• _EXCERPTED TEXT_
Secure method of verification. As part of the verification system, the SSA will establish a reliable and secure method to compare the name and social security account number provided in an inquiry against the information maintained by the SSA in order to validate, or not validate, the information provided regarding an individual whose identity and employment eligibility must be confirmed.

Employer requirements. Under the verification system, employers will be required to seek verification of the identity and work eligibility of an individual no later than the end of three working days after the date of hiring, or within a specified time period for previously hired individuals. Employers will also be required to retain verification forms for three years after the date of hire, or one year after the date of the employee's termination.

IRS finalizes proposed changes to regulations on withholding of US source income paid to foreign persons. The Internal Revenue Service has issued final versions of proposed amendments to existing regulations governing the withholding of US source income paid to foreign persons. The proposed amendments cover a number of issues raised in Notice 2001-4, 2001-1 CB 267; Notice 2001-11, 2001-1 C.B. 464; and Notice 2001-43, 2001-2 CB 72, and in amendments to Code Sec 1441 that were made by the American Jobs Creation Act of 2004 (PL 108-357). The final regulations adopt the proposed amendments with two minor changes from the rules as proposed.

• _LIST OF TASKS_
1/ Duplicate part of the verification and withholding excerpt, beginning at the words "IRS finalizes proposed" and stopping after "rules as proposed.".
2/ According to the verification and withholding excerpt, how long must employers retain verification forms?
3/ Write the next part of the verification and withholding excerpt, picking up after its final sentence.
The lines that come after this text are unrelated to the verification and withholding excerpt.

• _THE DATA_

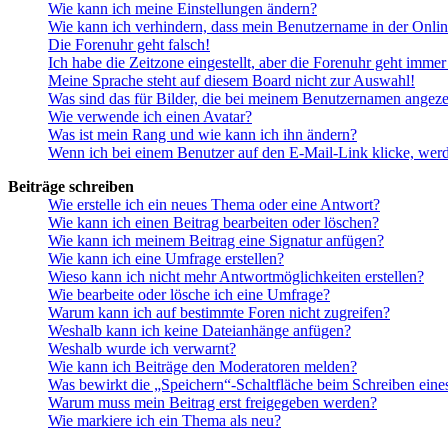
Wie kann ich meine Einstellungen ändern?
Wie kann ich verhindern, dass mein Benutzername in der Onlin
Die Forenuhr geht falsch!
Ich habe die Zeitzone eingestellt, aber die Forenuhr geht immer
Meine Sprache steht auf diesem Board nicht zur Auswahl!
Was sind das für Bilder, die bei meinem Benutzernamen angez
Wie verwende ich einen Avatar?
Was ist mein Rang und wie kann ich ihn ändern?
Wenn ich bei einem Benutzer auf den E-Mail-Link klicke, werd
Beiträge schreiben
Wie erstelle ich ein neues Thema oder eine Antwort?
Wie kann ich einen Beitrag bearbeiten oder löschen?
Wie kann ich meinem Beitrag eine Signatur anfügen?
Wie kann ich eine Umfrage erstellen?
Wieso kann ich nicht mehr Antwortmöglichkeiten erstellen?
Wie bearbeite oder lösche ich eine Umfrage?
Warum kann ich auf bestimmte Foren nicht zugreifen?
Weshalb kann ich keine Dateianhänge anfügen?
Weshalb wurde ich verwarnt?
Wie kann ich Beiträge den Moderatoren melden?
Was bewirkt die „Speichern“-Schaltfläche beim Schreiben eine
Warum muss mein Beitrag erst freigegeben werden?
Wie markiere ich ein Thema als neu?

• _RESULTS FOR THE EXERCISE_
1/
IRS finalizes proposed changes to regulations on withholding of US source income paid to foreign persons. The Internal Revenue Service has issued final versions of proposed amendments to existing regulations governing the withholding of US source income paid to foreign persons. The proposed amendments cover a number of issues raised in Notice 2001-4, 2001-1 CB 267; Notice 2001-11, 2001-1 C.B. 464; and Notice 2001-43, 2001-2 CB 72, and in amendments to Code Sec 1441 that were made by the American Jobs Creation Act of 2004 (PL 108-357). The final regulations adopt the proposed amendments with two minor changes from the rules as proposed.

2/ Employers must keep them for three years after the date of hire, or one year after the date of the employee's termination.

3/
TIN requirements. First, under the existing regulations, a taxpayer identification number (TIN) must be stated on a withholding certificate from a person representing to be a foreign grantor trust with five or fewer grantors. The proposed rules eliminated the TIN requirement for withholding certificates provided by such persons to qualified intermediaries, but retained it for certificates provided to other withholding agents if the certificate was executed on or before December 31, 2003. The final regulations provide a uniform rule without regard to the identity of the certificate's recipient. Thus, a withholding certificate issued on or after January 1, 2001, and provided to a qualified intermediary or any other withholding agent by a person representing to be a foreign grantor trust with five or fewer grantors does not need to state a TIN for the certificate to be valid.

Treaty-based return positions. Second, the rules in the proposed regulations governing the reporting of treaty-based return positions are adjusted. The existing regulations require that if a taxpayer takes a return position that a tax treaty overrules or modifies any Internal Revenue Code provision in a way that results in lower tax, that position must be disclosed. The proposed regulations restricted the reporting requirement to certain listed positions and also added a de minimis exception to the requirement. The final regulations waive the reporting requirement for amounts properly reported on Form 1042-S, Foreign Person's US Source Income Subject to Withholding, by a withholding agent that is a reporting corporation under Code Sec 6038A(a), a US financial institution, a qualified intermediary, or, in some cases, a withholding foreign partnership or withholding foreign trust. The de minimis exception to reporting applies to taxpayers who are not individuals or states that receive amounts that have been properly reported on Form 1042-S, do not exceed $500,000 and are not received through an intermediary or flow-through entity. These waivers from reporting do not apply if reporting is specifically required by the instructions to Form 8833, Treaty-Based Return Position Disclosure Under Code Sec. 6114 or Code Sec. 7701(b). (71 FR 13003, March 14, 2006.)

IRS discontinues EDI, proprietary filing of Forms 940 and 941. The IRS plans to discontinue acceptance of electronically filed Form 940, Employer's Annual Federal Unemployment (FUTA) Tax Return, and Form 941, Employer's Quarterly Federal Tax Return, in the EDI and Proprietary formats effective October 28, 2006. Decline in use of these formats, coupled with increasing costs to maintain these formats, prompted this decision. The change pertains to e-filers who develop software or electronically transmit Forms 940 and 941. The IRS will continue to support the XML file format for electronically filed Forms 940 and 941.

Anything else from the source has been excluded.